李煜不难相处,两人年龄相仿,对待张磊倒有几丝朋友的意味。
可张磊并不欣喜于这样的亲近,在他心底,天子就是天子,是不该逾了矩的。
“你父亲朕幼年时见过几回,挺认真的一个人,每一回来,都会和先皇关在御书房里商讨攻城守地的大事,人是很好,就是,严肃了点。
“人生嘛!”李煜拍拍张磊肩头,笑得可亲“苦短,很多事情还是别太执意得好。
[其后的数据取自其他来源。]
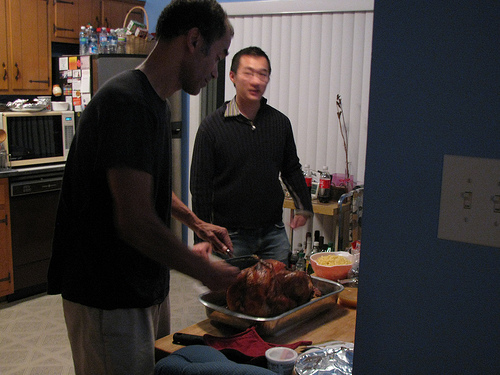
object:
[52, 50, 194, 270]
refrigerator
”
张磊无言,他不懂这青年皇帝的意思,不要太执意?难道他是觉得当年父亲领着全城将士殉城是件傻事?
难道他不知道若非忠臣勇将的前仆后继,今日,他凭恃着什么能安坐在那金銮殿上,还悠闲地吟诗作对,恣情于风月?
“张卿这些年想必吃了不少苦头,”李煜的眼直直睇向张磊脸上黥面刺字,并流露几丝惋惜“但人回来就好,这会儿,楚州虽已不在我朝治下,但咱们还是有不少领地的,你想当个大将军,想建业立功,别急,朕这儿多得是机会。”
想当大将军?
想建业立功?
张磊喉头紧了紧,最后却同往常般选择了无言以对。
天知道他捱了那么久的苦、舍弃了那对他而言比生命还重要的珂儿,为的不是当什么大将军,更不是什么建业立功,他要的,是皇帝对他父亲、对那些卒亡将士的肯定。
意念上,他们忠君爱国,行为上,他们成仁取义,结果,他们死得其所。
他们是为捍卫一个国家的尊严,保护百姓的生命,他们的死,并不是为了贪求建业立功,更不是一些冷嘲热讽不明所以的人认定的愚行。
而现在,这样的误解却来自于他们所效忠的君主?
一瞬间,张磊耳里听着李煜漫不经心的言词,胸腔里却起了抽搐。
之后,李煜又带着他去看个所谓男人都会喜欢的精品,一个缠了足的善舞女子。